Problem
Searching the material below, find each line that includes the word "result", and copy it.
# # # # #
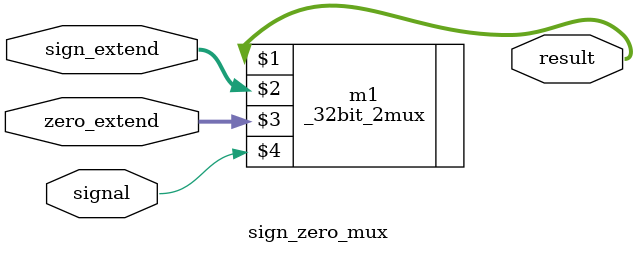
<source format=v>
module sign_zero_mux(result, sign_extend, zero_extend, signal);
input [31:0] sign_extend , zero_extend;
input signal;
output [31:0] result;

_32bit_2mux m1(result,sign_extend,zero_extend, signal);





endmodule
</source>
# # # # #
Answer box
module sign_zero_mux(result, sign_extend, zero_extend, signal);
output [31:0] result;
_32bit_2mux m1(result,sign_extend,zero_extend, signal);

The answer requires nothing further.